The MDF industry as a whole is keen to draw a line under a summer described by one of the domestic producers as “a total and utter disaster” from the financial standpoint. Values had been so low, said a senior manufacturer, that distributors were having difficulties in covering their haulage costs. The problems for the MDF sector had started in the second quarter when “far too much supply was chasing not enough demand”, and the summer troubles had therefore represented the culmination of these negative influences. “It was not just the summer factor,” he insisted. “The downward momentum had already started.”

Outside of the domestic manufacturer sector, one operator claimed: “MDF was under-valued even before the summer – and then tremendous discounts came in.” His concern, however, was that too many buyers would be given leeway on prices and that further increases would not be made to stick.

Although one contact captured the sentiments of many when he said it was “time to turn the page on the third quarter and look ahead”, more pessimistic observers believed the MDF community would not have to look too far to see the next potential banana skin. The Christmas period is little more than two months away and, with business likely to begin to slow well before the middle of December, the MDF trade was said to have only a few weeks to inject yet more much-needed momentum into market. “December is always a tricky month – so let’s hope that people hold firm on price,” said one contact. Another was equally concerned about the back end of an already disappointing year and commented: “The industry has got to ride out December because distributors will not be around for 10 days and yet production will continue to be churned out. It will be a case of holding your breath and waiting for January.”

While stressing that overall consumption was still growing, domestic producers did not deny the precarious nature of the market. One senior spokesperson confirmed that October would be “an incredibly key month that could set the course for the next six months in terms of higher prices, higher consumption and longer order files”. He believed that the market was currently closer to supply/demand parity than at any time over the past few years; indeed, he argued that the gap between supply and demand was smaller than the pivotal 15% “which, historically, leads to pressure on lead times and on pricing”.

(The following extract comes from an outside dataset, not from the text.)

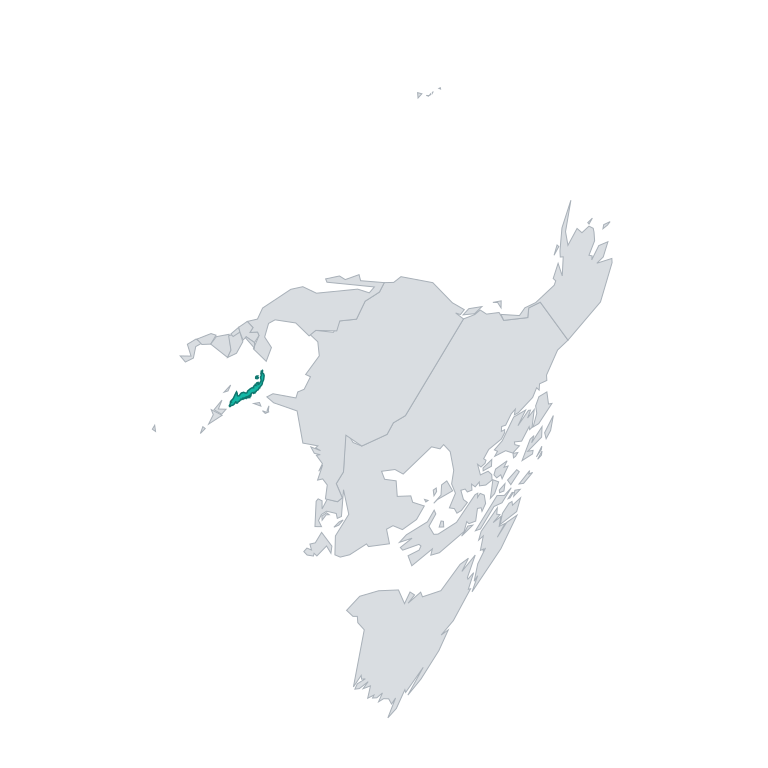 where Cuba sits in North America, rotated 122°
{"feature_id": "CUB", "entity_name": "Cuba", "entity_type": "country or territory", "adm_level": 0, "iso_a3": "CUB", "parent_name": "North America", "parent_adm1": "", "projection": "natural_earth1", "projection_center": [-79.329, 21.523], "detail": "fine", "context": "in_parent", "style": "filled", "palette": "teal", "viewbox_px": 768, "rotation_deg": 122, "n_neighbors": 17, "source": "natural_earth", "source_scale": "50m", "svg_char_len": 12431}
<svg xmlns="http://www.w3.org/2000/svg" viewBox="0 0 768 768"><g transform="rotate(122 384 384)"><path d="M286.7,351.1L277.0,343.8L270.3,341.7L270.4,334.1L262.4,324.3L266.6,316.2L251.5,297.3L242.7,301.6L231.8,294.8L249.3,251.2L263.2,254.8L290.3,250.9L294.7,247.8L301.4,252.2L307.0,249.2L306.3,252.6L316.6,250.8L337.0,254.8L341.1,257.1L335.7,259.3L341.8,260.3L354.5,259.0L357.7,261.7L362.0,259.4L358.8,257.5L361.3,255.9L368.5,255.3L384.0,260.5L394.6,259.9L394.6,257.1L397.8,256.3L403.0,257.8L402.5,262.1L410.0,254.1L402.8,249.5L403.7,244.7L408.1,241.5L415.7,244.1L419.8,249.1L416.6,251.3L422.9,252.2L422.5,256.7L427.4,253.2L431.4,256.1L430.1,259.5L433.4,262.5L439.9,255.4L440.3,250.5L450.3,251.4L454.9,253.7L452.4,258.3L454.4,262.9L438.8,265.5L432.9,273.7L420.3,279.1L406.3,292.0L403.8,301.3L409.3,302.2L412.1,310.4L450.2,320.0L450.7,329.4L459.3,339.8L464.5,333.0L459.7,322.4L472.3,313.2L464.7,302.0L469.1,297.0L466.1,285.2L481.7,284.6L497.7,291.2L499.4,301.3L505.8,304.9L516.6,294.7L530.1,311.0L528.9,314.1L547.0,322.6L554.0,329.4L554.9,335.1L538.6,344.7L513.2,344.8L495.1,362.3L518.9,349.9L522.7,352.4L519.1,355.9L522.3,365.3L527.8,367.9L534.5,367.2L538.1,361.4L541.5,367.0L519.4,379.4L516.3,379.0L515.9,374.6L522.8,370.3L511.7,371.1L508.5,361.1L502.6,359.1L493.8,371.7L480.0,371.8L448.6,389.2L445.7,387.6L450.0,379.2L448.4,370.0L425.1,354.7L411.9,355.5L399.5,349.1L286.7,351.1ZM444.5,284.6L447.3,282.4L452.3,282.4L447.9,286.0L444.5,284.6ZM460.1,237.7L456.6,233.9L471.9,237.6L464.8,237.3L460.1,237.7ZM460.4,288.5L459.4,284.9L461.9,286.0L460.4,288.5ZM414.9,228.4L412.9,230.0L404.4,228.6L411.2,225.6L414.9,228.4ZM415.5,218.0L408.1,217.9L407.4,216.8L413.8,216.8L415.5,218.0ZM401.2,212.7L410.5,214.5L404.7,216.7L401.2,212.7ZM460.0,228.7L418.7,229.0L414.7,222.9L404.5,221.1L422.2,221.0L429.6,225.8L455.8,225.4L460.0,228.7ZM356.1,215.9L365.1,216.1L353.1,217.2L356.1,215.9ZM360.9,212.8L366.4,213.8L357.1,214.5L360.9,212.8ZM555.7,339.3L551.8,346.9L565.4,349.8L564.6,353.6L567.3,352.7L569.8,358.6L568.6,363.2L564.0,362.4L563.2,357.5L559.0,362.0L555.1,358.1L542.9,358.3L549.1,342.3L555.7,339.3ZM438.2,269.2L453.6,277.4L458.8,278.6L448.0,276.8L439.0,281.7L432.9,279.4L438.2,269.2ZM456.8,240.9L466.7,237.9L497.7,247.6L504.4,253.6L498.2,255.6L523.4,264.1L516.9,272.6L506.3,266.2L501.8,266.8L501.5,269.4L515.0,280.1L514.0,283.5L499.9,278.5L510.1,287.0L500.0,285.1L477.8,274.1L464.4,274.6L466.7,271.2L480.8,270.5L485.1,262.1L482.7,258.6L462.9,249.2L429.6,248.1L426.9,246.6L430.6,244.6L425.8,244.5L425.1,240.1L431.5,234.5L440.1,233.4L437.5,236.1L440.0,238.8L451.7,233.6L457.4,238.0L456.8,240.9ZM406.2,234.9L418.4,232.1L424.6,233.2L407.5,240.9L406.2,234.9ZM321.0,223.7L335.1,218.1L344.5,217.5L340.1,222.0L321.0,223.7ZM251.4,328.7L257.4,325.1L254.7,330.8L257.1,334.9L251.4,328.7ZM380.2,211.1L394.3,213.0L397.2,216.5L380.2,214.6L383.6,213.5L380.2,211.1ZM283.5,353.6L275.2,352.0L266.5,342.0L276.4,344.5L283.5,353.6ZM311.5,231.3L335.6,231.8L341.4,234.8L327.9,238.9L322.2,243.8L312.6,245.9L304.4,241.7L313.8,233.9L311.5,231.3ZM364.6,221.0L375.8,226.3L353.4,230.8L348.3,229.5L355.6,227.7L336.4,227.4L345.5,222.2L364.9,226.4L361.3,222.4L364.6,221.0ZM364.7,236.4L374.3,238.2L376.1,245.5L386.6,251.8L380.9,252.1L381.4,255.5L369.5,253.6L343.3,256.5L331.0,250.1L348.4,248.3L329.8,247.5L328.5,245.9L336.8,244.2L326.0,243.1L342.3,235.5L345.5,236.3L343.3,238.3L359.5,237.0L364.0,242.7L366.1,240.9L364.7,236.4ZM391.0,238.1L387.8,235.3L401.8,233.6L399.1,236.9L403.9,238.7L402.8,242.6L397.0,244.3L383.9,238.9L391.0,238.1ZM371.2,234.2L375.6,234.1L378.0,235.0L374.5,237.8L371.2,234.2ZM386.7,222.8L402.2,223.1L400.0,228.3L386.3,226.0L386.7,222.8ZM408.1,207.9L421.9,203.9L441.4,211.0L431.0,215.0L418.9,214.8L415.8,213.2L418.7,210.8L408.1,207.9ZM424.8,201.7L461.7,197.6L513.6,199.2L496.9,203.0L503.5,203.0L486.8,209.2L469.2,211.0L473.5,211.5L471.3,212.2L474.0,214.1L460.2,219.3L466.2,221.0L457.6,223.5L428.9,222.3L434.7,219.4L433.3,216.5L443.7,218.0L434.4,214.7L443.7,210.9L438.2,207.5L453.9,206.7L436.3,206.6L424.8,201.7ZM476.1,261.4L469.9,263.0L469.0,260.8L473.6,257.6L476.1,261.4ZM396.8,249.3L405.1,253.9L402.8,255.5L390.9,252.6L396.8,249.3ZM520.9,346.6L527.6,347.5L532.0,350.6L524.8,349.0L520.9,346.6ZM523.9,361.2L525.5,363.7L532.3,364.3L528.9,366.7L523.6,364.5L523.9,361.2Z" fill="#d9dde1" stroke="#a8b0b8" stroke-width="1"/><path d="M286.7,351.1L399.5,349.1L411.9,355.5L425.1,354.7L448.4,370.0L447.6,389.2L480.0,371.8L493.8,371.7L502.6,359.1L508.5,361.1L512.5,372.8L499.7,378.6L497.0,385.7L500.7,389.4L485.2,393.1L492.6,393.1L484.2,394.0L480.3,403.6L477.7,400.6L479.7,406.4L476.1,412.7L474.2,402.5L474.3,408.1L471.5,407.3L477.1,421.5L452.9,443.4L458.4,467.6L457.0,476.5L451.1,473.0L442.5,451.3L436.4,452.9L430.8,448.9L416.8,450.2L417.5,455.5L394.4,453.8L383.3,462.5L381.2,473.1L374.7,470.3L367.0,454.3L353.9,454.9L343.6,441.7L323.8,443.9L308.4,436.6L297.9,437.5L292.7,429.6L284.0,426.5L272.2,396.3L278.9,369.1L278.4,355.3L284.6,356.0L285.8,360.9L286.7,351.1ZM249.3,251.2L231.8,294.8L242.7,301.6L251.5,297.3L266.6,316.2L263.0,321.7L254.2,305.4L244.7,304.9L234.6,298.5L210.1,292.0L205.5,293.0L204.9,296.4L189.4,300.3L197.9,290.1L181.2,299.4L182.9,301.8L177.9,305.3L157.3,315.8L129.1,322.9L158.6,310.8L168.9,301.5L149.8,302.7L150.8,296.3L141.5,293.8L141.1,289.1L143.9,286.4L150.9,281.3L166.2,278.4L165.1,275.4L168.7,273.6L152.8,275.2L144.7,269.5L160.1,265.4L168.8,267.5L156.8,257.3L160.2,254.9L199.7,243.9L249.3,251.2ZM126.5,278.3L130.8,278.7L136.3,280.6L132.4,282.1L126.5,278.3ZM117.8,505.7L123.4,506.7L119.1,509.9L117.8,505.7ZM116.3,498.8L116.9,501.1L115.8,499.2L116.3,498.8ZM113.6,497.7L115.6,498.5L113.2,498.3L113.6,497.7ZM109.8,497.2L111.9,497.1L111.6,497.4L109.8,497.2ZM103.9,492.3L104.2,494.1L102.9,493.2L103.9,492.3ZM132.9,295.2L139.7,294.9L139.2,296.7L132.9,295.2ZM174.8,308.6L184.7,308.0L174.4,310.9L174.8,308.6Z" fill="#d9dde1" stroke="#a8b0b8" stroke-width="1"/><path d="M495.7,505.7L495.9,514.5L483.5,512.9L493.0,511.2L489.1,504.6L495.7,505.7Z" fill="#d9dde1" stroke="#a8b0b8" stroke-width="1"/><path d="M497.3,516.9L496.3,504.7L511.0,511.5L500.5,512.5L497.3,516.9Z" fill="#d9dde1" stroke="#a8b0b8" stroke-width="1"/><path d="M463.5,470.0L468.1,467.8L468.3,469.2L463.5,470.0ZM468.4,466.7L471.9,469.1L471.1,472.9L470.4,469.5L468.4,466.7ZM465.7,479.8L468.0,476.7L469.6,484.2L465.7,479.8Z" fill="#d9dde1" stroke="#a8b0b8" stroke-width="1"/><path d="M558.4,199.2L580.9,196.2L614.7,196.3L635.2,198.9L603.5,200.6L634.1,202.2L632.2,204.3L652.6,201.6L665.1,203.8L644.1,207.8L651.4,208.0L648.5,213.2L651.1,217.6L656.4,220.2L646.8,221.6L653.9,223.8L656.4,227.3L653.1,227.7L659.1,231.3L647.2,235.5L653.5,240.3L644.8,239.7L655.4,243.5L658.2,247.0L652.4,247.8L643.9,243.6L646.2,246.6L643.2,248.9L657.1,249.4L602.9,270.5L600.3,279.7L595.2,283.5L597.5,287.2L595.8,295.8L576.9,292.1L562.2,279.0L551.0,262.6L559.4,250.2L546.6,251.7L546.7,246.3L557.1,247.4L541.1,242.6L544.1,238.6L529.1,226.2L496.6,223.9L487.0,220.1L501.7,218.6L480.7,216.0L504.0,210.7L505.0,209.4L496.5,208.0L513.4,203.7L511.8,202.1L547.9,199.8L566.6,202.5L558.4,199.2Z" fill="#d9dde1" stroke="#a8b0b8" stroke-width="1"/><path d="M297.9,437.5L308.4,436.6L323.8,443.9L343.6,441.7L353.9,454.9L364.0,452.2L374.7,470.3L382.9,473.0L379.0,491.2L387.3,510.4L393.8,514.0L407.4,510.1L412.7,498.8L427.2,495.9L423.4,513.4L409.2,515.7L407.1,518.7L411.4,525.0L405.6,525.0L403.4,533.1L396.0,525.7L383.9,527.2L353.1,513.2L344.5,504.4L342.8,489.4L317.5,456.6L314.5,444.8L306.8,443.6L327.9,486.3L325.8,489.2L316.0,479.0L316.0,472.2L304.5,463.1L308.8,458.6L297.9,437.5Z" fill="#d9dde1" stroke="#a8b0b8" stroke-width="1"/><path d="M470.6,564.1L468.2,571.7L462.6,562.4L454.5,571.8L445.6,567.3L445.2,559.8L452.0,563.5L463.0,559.4L470.6,564.1Z" fill="#d9dde1" stroke="#a8b0b8" stroke-width="1"/><path d="M447.0,559.4L445.1,566.5L432.9,557.4L431.6,552.3L442.0,552.1L447.0,559.4Z" fill="#d9dde1" stroke="#a8b0b8" stroke-width="1"/><path d="M442.0,552.1L432.7,551.3L423.9,541.7L436.4,531.7L444.4,530.7L442.0,552.1Z" fill="#d9dde1" stroke="#a8b0b8" stroke-width="1"/><path d="M444.4,530.7L436.4,531.7L425.5,541.3L416.3,533.7L423.0,526.1L436.1,525.4L444.4,530.7Z" fill="#d9dde1" stroke="#a8b0b8" stroke-width="1"/><path d="M416.3,533.7L423.7,537.1L422.8,540.4L412.9,537.3L416.3,533.7Z" fill="#d9dde1" stroke="#a8b0b8" stroke-width="1"/><path d="M403.4,533.1L405.6,525.0L411.4,525.0L407.1,518.7L409.2,515.7L417.5,515.8L417.0,525.9L421.5,526.8L416.3,533.7L412.9,537.3L403.4,533.1Z" fill="#d9dde1" stroke="#a8b0b8" stroke-width="1"/><path d="M417.5,515.8L422.2,512.9L418.3,525.9L417.0,525.9L417.5,515.8Z" fill="#d9dde1" stroke="#a8b0b8" stroke-width="1"/><path d="M516.5,512.0L523.3,513.5L516.2,515.0L516.5,512.0Z" fill="#d9dde1" stroke="#a8b0b8" stroke-width="1"/><path d="M466.1,513.5L472.5,512.6L475.7,515.3L466.1,513.5Z" fill="#d9dde1" stroke="#a8b0b8" stroke-width="1"/><path d="M540.5,556.6L545.3,552.6L545.1,556.5L540.5,556.6Z" fill="#d9dde1" stroke="#a8b0b8" stroke-width="1"/><path d="M450.5,487.3L451.6,487.6L452.6,487.5L453.0,487.4L453.0,487.5L453.4,487.9L453.5,487.9L454.2,487.7L455.7,487.7L455.9,487.8L456.2,488.1L456.6,488.3L457.0,488.5L457.5,488.6L457.9,488.5L458.3,488.5L458.8,488.9L459.0,488.9L459.4,488.8L459.3,489.1L460.1,489.6L460.6,490.5L461.1,490.8L461.5,491.1L461.9,491.4L462.3,491.5L463.5,491.4L463.8,491.4L464.1,491.6L464.3,491.6L464.5,491.6L466.9,492.9L467.7,493.7L468.2,494.1L469.2,494.6L469.6,494.7L469.8,494.6L469.5,494.2L469.4,494.1L469.8,494.2L470.5,494.8L470.7,495.1L471.0,495.3L471.4,495.4L471.2,495.7L470.9,495.7L470.4,495.6L470.8,496.0L470.9,496.3L471.1,496.3L471.4,496.0L471.6,495.7L472.3,496.4L472.8,496.7L472.6,496.9L472.6,497.1L473.1,496.9L473.4,497.0L473.6,497.3L474.0,497.4L474.5,497.4L475.3,497.6L476.2,498.1L476.9,498.2L477.7,498.2L478.1,498.5L478.3,498.9L478.1,499.1L478.0,499.4L478.3,499.7L477.7,499.8L477.6,500.0L477.7,500.3L478.1,500.2L478.6,500.3L479.5,500.4L480.0,500.3L481.2,500.6L481.5,500.7L482.2,501.1L482.5,501.4L483.2,502.1L483.7,502.4L484.2,502.5L484.4,502.4L484.6,502.5L484.9,502.9L484.8,503.2L484.5,503.5L484.3,503.7L483.6,503.7L482.6,503.8L481.7,504.1L481.2,504.4L481.0,504.5L480.5,504.7L480.5,504.4L480.3,504.1L480.2,504.4L480.0,504.5L479.7,504.7L478.5,504.7L478.1,504.5L477.6,504.3L475.8,504.2L475.4,504.2L474.2,504.4L473.0,504.5L472.5,504.6L472.1,504.7L471.1,504.7L470.0,504.9L468.8,504.9L469.6,503.7L471.1,502.5L471.4,502.3L471.6,502.0L471.6,501.7L471.2,501.2L471.1,500.9L471.0,500.7L470.5,500.6L469.9,500.5L469.4,500.5L468.2,500.4L467.6,500.3L467.0,500.1L466.2,499.2L465.7,499.0L465.5,498.8L465.4,498.5L465.2,497.3L465.0,496.6L464.7,496.1L464.3,495.7L463.9,495.5L462.2,495.9L461.9,495.8L461.5,495.7L459.0,494.9L458.0,494.4L457.6,494.2L457.2,493.9L456.9,493.3L456.5,492.9L456.5,493.1L456.4,493.2L454.3,493.2L454.0,493.1L453.8,493.0L453.7,492.8L453.5,492.4L453.3,492.1L453.3,492.4L453.2,492.8L452.9,492.9L452.6,493.0L452.2,492.5L450.5,492.5L450.4,492.4L449.8,492.0L449.4,491.5L449.8,491.3L450.8,491.0L451.0,490.9L451.1,490.7L451.1,490.4L450.9,490.2L450.7,490.0L450.4,490.0L450.2,489.9L446.4,489.9L446.2,490.0L445.9,490.4L445.2,490.8L444.8,491.2L444.6,491.5L444.4,491.6L444.0,491.9L443.6,492.3L443.1,492.5L442.8,492.4L442.6,492.4L442.4,492.5L442.2,492.6L441.2,492.6L441.0,493.0L440.8,493.6L440.7,493.8L440.2,493.9L439.7,494.1L438.8,494.6L438.5,494.7L438.6,494.3L438.6,493.9L438.3,493.9L438.0,493.9L437.7,494.1L437.3,494.4L437.0,494.4L436.8,494.3L436.9,494.1L438.4,493.4L438.6,493.3L438.9,493.4L439.1,493.3L439.3,493.1L439.1,492.2L439.2,491.5L439.6,491.0L440.3,490.2L440.6,490.0L444.1,488.4L444.5,488.3L446.8,488.0L447.1,487.9L448.2,487.4L449.3,487.2L450.5,487.3ZM447.2,495.8L446.8,496.1L445.9,496.5L445.4,496.5L444.9,496.3L444.6,496.0L444.4,495.7L444.7,495.8L445.0,495.9L445.4,495.7L444.9,494.6L444.9,494.4L445.3,493.8L446.3,494.0L446.5,494.1L446.7,494.5L446.9,494.8L447.2,495.5L447.2,495.8ZM464.7,490.6L465.3,490.7L465.6,490.6L465.8,490.6L466.0,490.7L466.3,491.1L466.0,491.2L465.8,491.2L465.7,491.1L465.1,491.1L464.7,490.9L464.4,490.7L464.7,490.6ZM469.0,493.8L468.8,493.9L468.6,493.7L468.3,493.6L468.0,493.3L467.9,493.1L468.2,493.0L468.6,493.1L469.2,493.2L469.1,493.5L469.0,493.8ZM467.4,492.0L467.1,491.9L466.7,491.8L466.5,491.5L466.3,491.4L466.6,491.2L466.9,491.2L467.1,491.5L467.3,491.9L467.4,492.0ZM468.1,492.8L467.9,492.9L467.5,492.6L467.4,492.5L467.5,492.2L467.5,491.9L467.7,492.2L468.0,492.4L468.0,492.5L468.1,492.8ZM461.5,490.0L460.8,489.7L460.4,489.3L460.3,489.2L460.5,489.2L461.4,489.9L461.5,490.0Z" fill="#14b8a6" stroke="#0f766e" stroke-width="1.5"/></g></svg>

He suggested that the low prices of late had already encouraged new uses for MDF, although other sources believed this to have been only a minor trend. “When the prices go back up, this will lead to some adjustment but past experience suggests that some of the new consumption will stick,” he said.

Less open to doubt is that the recent low prices were successful in limiting the flow of imported board into the UK and therefore in boosting import replacement. One supplier of imported MDF confirmed that buyers had appeared too nervous to commit to his longer delivery times because of a fear of further price falls. That said, another supplier confirmed the recent increase had resulted in “customers coming back to us who had deserted us when the UK prices went so low”.

It is worth stressing that the so-called “summer bloodbath” on pricing was reserved almost exclusively for standard grades, and most particularly for the 18mm 8×4 which constitutes the trade’s ‘bread and butter’. Although several contacts did suggest that ultra-light MDF and larger boards had experienced some instability over recent months, speciality grades in general – such as FR, MR and exterior – had been relatively unaffected by price fluctuations because, as one contact put it, “there is less competition in these areas and added-value products like these are more interesting to sell for the distributors”.

As one MDF operator observed: “The market is completely dominated by standard grades, and by 18mm 8×4 in particular. It’s the industry’s loaf of bread, its tin of baked beans – while the wider range of MDF products gives the profit, 8×4 gives the volume.” Another added: “Some distributors are no longer taking orders for just standard MDF – there is no point in putting it on the lorry. They want something else to support the order.”